His poem entitled simply, “Dream”, also has great examples of imagery. His best use of imagery in this poem is the when he relates lost dreams to a ‘barren field frozen with snow’. Without dreams or ambitions, what is their to look forward to in life? Everyone has some dream whether big or small and having those dreams keep life interesting. So without dreams life would just be empty, like a completely snow-white field. Hughes also makes his key statement evident by repeating it twice in the poem. The first and fifth line say ‘Hold fast to dreams’, which was Hughes’ idea behind writing this poem.

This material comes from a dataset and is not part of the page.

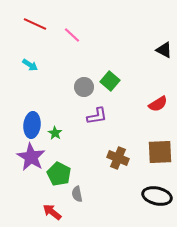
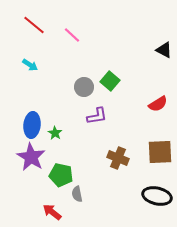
red line: moved 1 px left, 1 px down; rotated 15 degrees clockwise
green pentagon: moved 2 px right, 1 px down; rotated 15 degrees counterclockwise
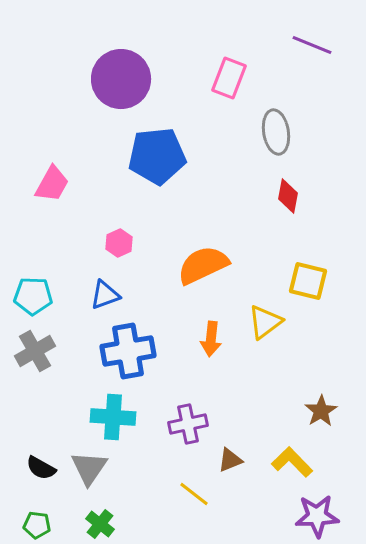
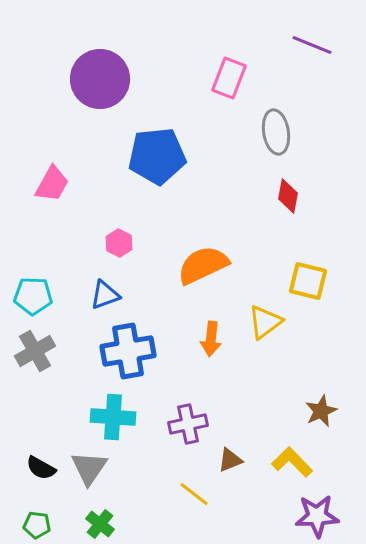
purple circle: moved 21 px left
pink hexagon: rotated 8 degrees counterclockwise
brown star: rotated 8 degrees clockwise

In his poem “Dream Deferred”, he uses also uses imagery to explain the pain of a crushed or deferred dream. Blacks’ didn’t have many opportunities to fulfill their dreams due to the laws that limited their success, and of course this must have been painful for them to dream big and not be able to follow through with that dream. Hughes explains this pain very well with the images of a dried raisin, a sore, rotten meat, and an explosion. The poem “Dream Variations”, is probably my favorite of Hughes’ poems.

His use of comparing the black of the night with black people is my favorite thing about this poem. This poem is just explaining a simple dream. Just like in all of Hughes’ poems he uses imagery and descriptive words to help the reader visualize what is going on in his poem. For instance he makes the image of arms flinging even greater by saying that they were wide and whirling while dancing. He also uses imagery to create an idea of the setting, which is a cool evening, beneath a tree and the sun is about to set. He makes this evident by saying the night comes on gently.

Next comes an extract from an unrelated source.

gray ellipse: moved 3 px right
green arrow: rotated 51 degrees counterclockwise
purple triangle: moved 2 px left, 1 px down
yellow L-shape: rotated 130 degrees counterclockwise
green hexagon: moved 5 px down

This poem is my favorite because I believe Hughes was trying to let black people know that in their dreams can be an escape from their terrible reality. Hughes’ use of rhythm in his poems helped make the writings relate more to the black culture, which was heavily influenced by music. In his poem “Negro Dancers”, Hughes writes it with such a strong rhythm it could be an up-tempo song, which would fit perfectly with a dance. In the poem he uses the dance, The Charleston, which was a black originated rag-time dance, to create and image of blacks dancing that dance. He also writes that “White folks, laugh! , which I’m pretty sure in that time, that actually did happen since this dance is quite funny to look at. In Hughes’ poem “Dream Boogie”, there are great examples of his use of imagery and rhythm. His use of rhythm in this poem makes the feel more beat-driven and the last stanza is very similar to a drum fill at the end of a jazz chart. The last stanza can also be thought of as scatting, which was very common in music during Hughes’ time. His use of imagery in this poem made the poem very clear to me by using the dance term, boogie-woogie, to describe the dream deferred.

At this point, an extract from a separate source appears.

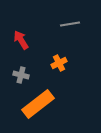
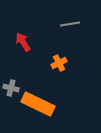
red arrow: moved 2 px right, 2 px down
gray cross: moved 10 px left, 13 px down
orange rectangle: rotated 64 degrees clockwise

A boogie-woogie is a very wild dance, which Hughes makes even more clear by saying it was a rumble. Hughes used a lot of imagery to help his poems connect with the readers, but not only did he use imagery, he used everyday language of blacks. He wrote the poems about and for black people in his time and making the language similar to the vernacular that was used at that time makes the poems easier to understand at that time and relate to the subject that Hughes is writing about.